Insights into Membrane Translocation of Protegrin Antimicrobial Peptides by Multistep Molecular Dynamics Simulations.

Abstract

Protegrin-1 (PG-1) is a cationic arginine-rich antimicrobial peptide. It is widely accepted that PG-1 induces membrane disruption by forming pores that lead to cell death. However, the insertion mechanism for these highly cationic peptides into the hydrophobic membrane environment is still poorly understood at the molecular scale. It has previously been determined that the association of arginine guanidinium and lipid phosphate groups results in strong bidentate bonds that stabilize peptide–lipid complexes. It has also been suggested that arginine residues are able to drag phosphate groups as they insert inside the membrane to form a toroidal pore. However, whether bidentate bonds play a significant role in inducing a pore formation remains unclear. To investigate the role of bidentate complexes in PG-1 translocation, we conducted molecular dynamics simulations. Two computational electroporation methods were implemented to examine the translocation process. We found that PG-1 could insert into the membrane, provided the external electric potential is large enough to first induce a water column or a pore within the lipid bilayer membrane. We also found that the highly charged PG-1 is capable in itself of inducing molecular electroporation. Substitution of arginines with charge-equivalent lysines showed a markedly reduced tendency for insertion. This indicates that the guanidinium group likely facilitates PG-1 translocation. Potential of mean force calculations suggests that peptide insertion inside the hydrophobic environment of the membrane core is not favored. We found that formation of a water column or a pore might be a prerequisite for PG-1 translocation. We also found that PG-1 can stabilize the pore after insertion. We suggest that PG-1 could be a pore inducer and stabilizer. This work sheds some light on PG-1 translocation mechanisms at the molecular level. Methods presented in this study may be extended to other arginine-rich antimicrobial and cell-penetrating peptides.

__Data listing__.
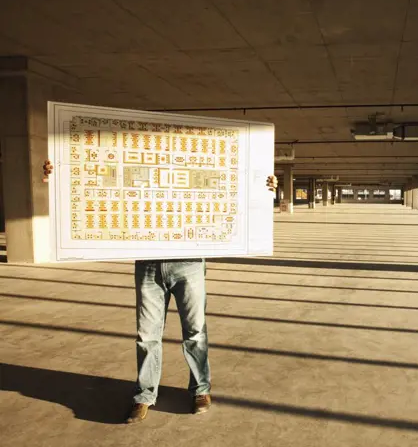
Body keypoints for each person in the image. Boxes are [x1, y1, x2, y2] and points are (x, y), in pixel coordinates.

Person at [42, 160, 277, 423]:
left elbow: (234, 197)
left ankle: (201, 389)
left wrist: (263, 188)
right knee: (147, 334)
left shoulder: (197, 174)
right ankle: (144, 394)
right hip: (148, 263)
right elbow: (97, 188)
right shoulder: (134, 174)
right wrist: (60, 175)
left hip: (189, 262)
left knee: (195, 331)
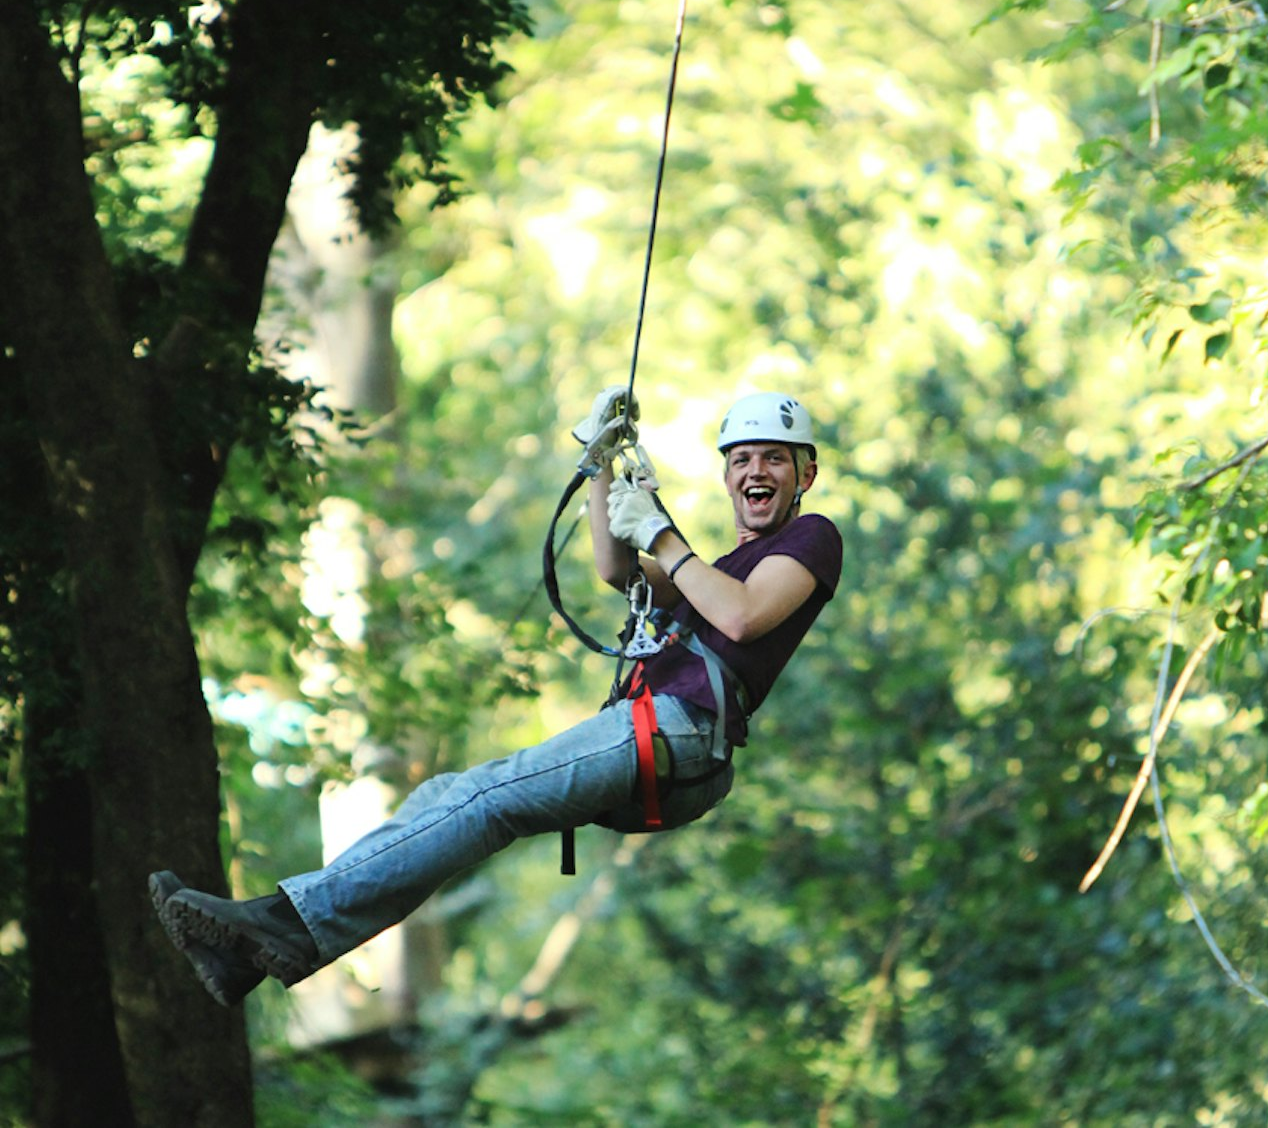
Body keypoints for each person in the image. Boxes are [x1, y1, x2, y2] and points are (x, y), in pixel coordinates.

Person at [150, 391, 843, 1006]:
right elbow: (617, 570)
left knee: (485, 797)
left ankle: (278, 924)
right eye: (743, 459)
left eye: (776, 460)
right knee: (451, 802)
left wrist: (663, 531)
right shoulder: (715, 568)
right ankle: (268, 949)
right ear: (726, 476)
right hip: (650, 735)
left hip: (678, 732)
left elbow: (744, 617)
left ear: (805, 475)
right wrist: (602, 466)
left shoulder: (813, 539)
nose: (757, 471)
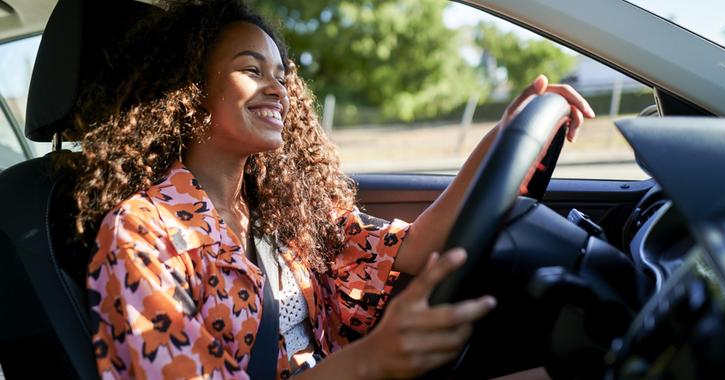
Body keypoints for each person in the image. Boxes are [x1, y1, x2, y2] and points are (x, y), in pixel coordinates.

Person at [75, 0, 595, 378]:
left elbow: (413, 246)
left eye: (281, 74)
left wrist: (505, 134)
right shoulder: (142, 233)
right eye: (250, 70)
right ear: (191, 91)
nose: (277, 88)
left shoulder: (281, 213)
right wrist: (369, 360)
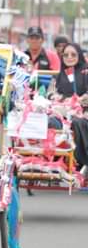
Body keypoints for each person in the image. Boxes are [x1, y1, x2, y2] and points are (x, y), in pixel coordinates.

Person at [53, 42, 88, 171]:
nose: (69, 57)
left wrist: (81, 100)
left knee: (78, 122)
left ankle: (82, 160)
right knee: (50, 121)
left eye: (73, 54)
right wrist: (58, 99)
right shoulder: (60, 75)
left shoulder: (86, 72)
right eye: (66, 55)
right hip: (63, 112)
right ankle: (54, 159)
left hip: (83, 112)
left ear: (79, 55)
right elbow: (54, 93)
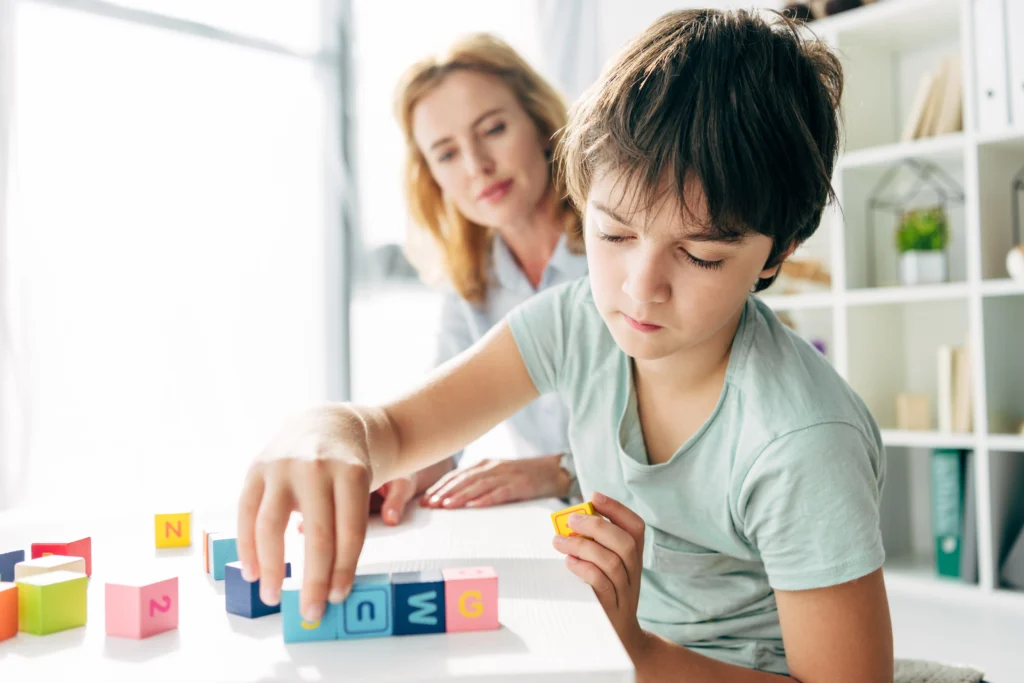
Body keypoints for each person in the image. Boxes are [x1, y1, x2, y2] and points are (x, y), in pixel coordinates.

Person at [237, 9, 893, 682]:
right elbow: (393, 428)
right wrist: (328, 427)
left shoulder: (801, 440)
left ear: (776, 250)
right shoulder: (576, 320)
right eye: (613, 234)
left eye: (697, 255)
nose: (641, 290)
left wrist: (635, 649)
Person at [373, 33, 587, 526]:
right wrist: (405, 474)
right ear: (431, 176)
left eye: (492, 129)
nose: (477, 166)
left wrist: (560, 470)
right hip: (566, 534)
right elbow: (442, 426)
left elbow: (682, 428)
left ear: (539, 120)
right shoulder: (472, 282)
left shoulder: (621, 243)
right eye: (446, 153)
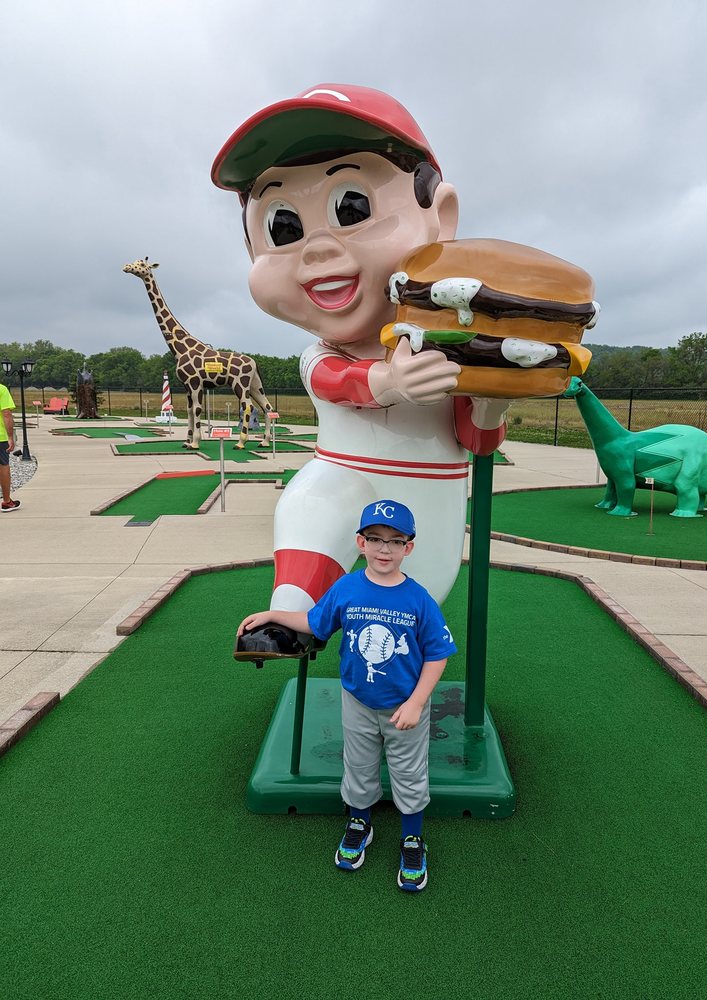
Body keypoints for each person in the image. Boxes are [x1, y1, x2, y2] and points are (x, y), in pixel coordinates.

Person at [212, 84, 509, 617]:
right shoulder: (319, 354)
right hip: (343, 470)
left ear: (440, 217)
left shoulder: (452, 348)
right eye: (284, 226)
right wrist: (391, 382)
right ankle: (291, 611)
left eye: (352, 208)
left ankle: (399, 658)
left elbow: (477, 440)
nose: (318, 248)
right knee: (309, 507)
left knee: (414, 600)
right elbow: (336, 381)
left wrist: (493, 398)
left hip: (429, 487)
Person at [237, 499, 457, 893]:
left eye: (395, 541)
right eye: (375, 539)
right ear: (360, 542)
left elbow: (438, 654)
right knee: (357, 765)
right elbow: (315, 621)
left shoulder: (418, 598)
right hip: (357, 700)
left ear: (408, 547)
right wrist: (273, 615)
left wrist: (417, 702)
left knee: (409, 773)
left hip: (404, 704)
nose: (384, 549)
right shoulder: (348, 587)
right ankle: (360, 823)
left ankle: (412, 838)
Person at [0, 381, 20, 512]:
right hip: (0, 436)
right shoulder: (1, 389)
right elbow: (6, 413)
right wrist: (11, 437)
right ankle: (7, 501)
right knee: (3, 465)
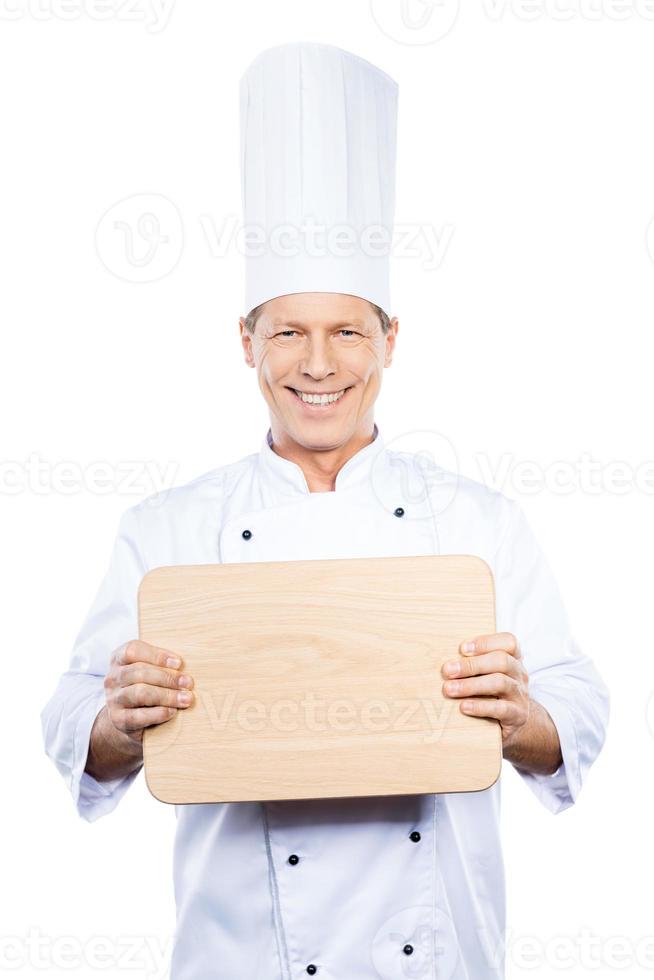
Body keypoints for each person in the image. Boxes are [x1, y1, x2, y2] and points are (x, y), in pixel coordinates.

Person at [40, 43, 609, 980]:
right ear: (245, 343)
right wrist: (117, 724)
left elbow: (579, 712)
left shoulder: (479, 521)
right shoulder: (168, 527)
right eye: (287, 332)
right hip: (240, 959)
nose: (318, 364)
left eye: (347, 330)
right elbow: (72, 724)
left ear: (391, 340)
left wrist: (520, 717)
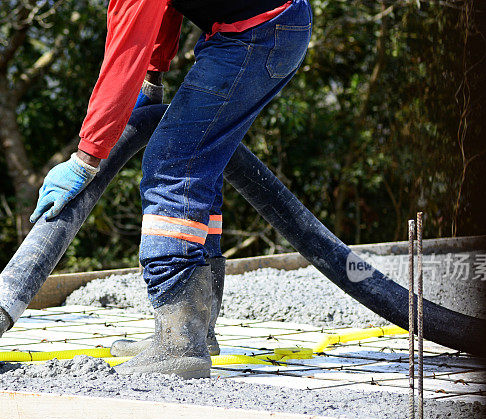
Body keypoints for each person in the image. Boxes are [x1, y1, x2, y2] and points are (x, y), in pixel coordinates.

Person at [31, 0, 313, 378]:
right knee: (199, 164)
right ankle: (193, 329)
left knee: (173, 163)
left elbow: (123, 54)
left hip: (258, 33)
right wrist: (152, 79)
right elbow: (161, 11)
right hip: (266, 27)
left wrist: (86, 158)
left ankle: (181, 345)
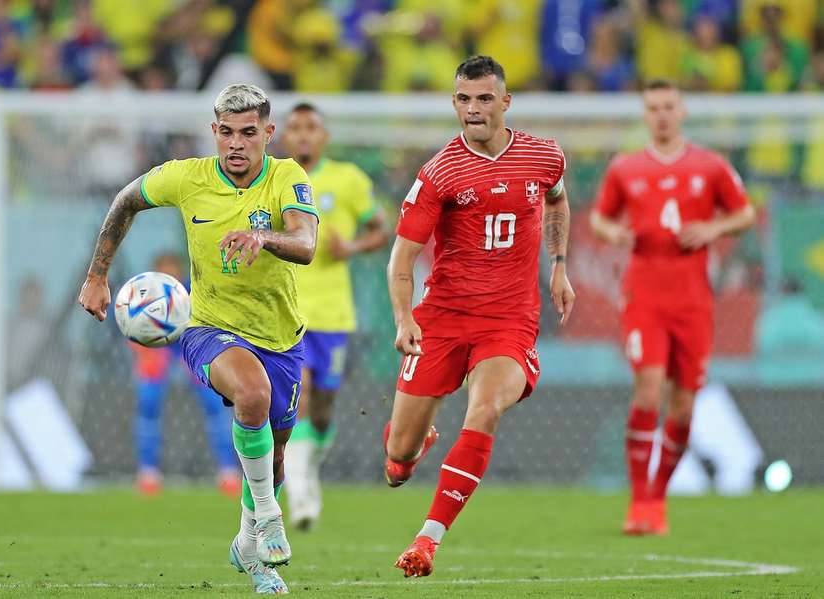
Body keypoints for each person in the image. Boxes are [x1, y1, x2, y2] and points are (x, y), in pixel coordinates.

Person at [78, 84, 319, 595]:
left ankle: (248, 548)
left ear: (267, 134)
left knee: (274, 455)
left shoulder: (286, 177)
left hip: (280, 337)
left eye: (248, 133)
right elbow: (126, 201)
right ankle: (271, 518)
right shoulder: (186, 177)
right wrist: (98, 275)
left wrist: (263, 237)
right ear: (214, 131)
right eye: (226, 133)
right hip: (207, 327)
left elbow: (305, 244)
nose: (236, 144)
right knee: (252, 396)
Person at [384, 55, 575, 578]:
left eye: (484, 98)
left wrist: (558, 267)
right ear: (454, 103)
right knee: (396, 464)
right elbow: (401, 261)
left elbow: (557, 203)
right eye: (464, 99)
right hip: (442, 320)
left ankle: (427, 541)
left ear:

__Activity list__.
1/ Rewrite the paragraph of the abstract above that begins "Protegrin-1 (PG-1) is a cationic" as a short list of its main facts and findings.
2/ For each statement, say whether it agrees with the abstract above. Answer yes or no and quote the deciding words of the abstract.
(a) Replacing the arginines of PG-1 with lysines increased its tendency to insert into the membrane.
(b) Two computational electroporation methods were used to examine the translocation process.
(c) Potential of mean force calculations indicate that peptide insertion into the membrane core is favored.

__Results by task__.
1/
- Protegrin-1 (PG-1) is a cationic, arginine-rich antimicrobial peptide thought to kill cells by forming membrane pores.
- How such highly cationic peptides insert into the hydrophobic membrane is poorly understood at the molecular scale.
- Arginine guanidinium and lipid phosphate groups form strong bidentate bonds. Whether these bonds help induce pore formation is unclear.
- Molecular dynamics simulations with two computational electroporation methods were used to study PG-1 translocation.
- PG-1 inserted into the membrane when the external electric potential was large enough to first create a water column or pore. PG-1 itself can also induce molecular electroporation.
- Replacing arginines with charge-equivalent lysines markedly reduced insertion, so the guanidinium group likely aids translocation.
- Potential of mean force calculations suggest that insertion into the hydrophobic membrane core is not favored.
- A water column or pore may be a prerequisite for translocation. After insertion, PG-1 can stabilize the pore, so it may be both a pore inducer and a pore stabilizer.
- The methods may extend to other arginine-rich antimicrobial and cell-penetrating peptides.

2/
(a) No: "Substitution of arginines with charge-equivalent lysines showed a markedly reduced tendency for insertion."
(b) Yes: "Two computational electroporation methods were implemented to examine the translocation process."
(c) No: "Potential of mean force calculations suggests that peptide insertion inside the hydrophobic environment of the membrane core is not favored."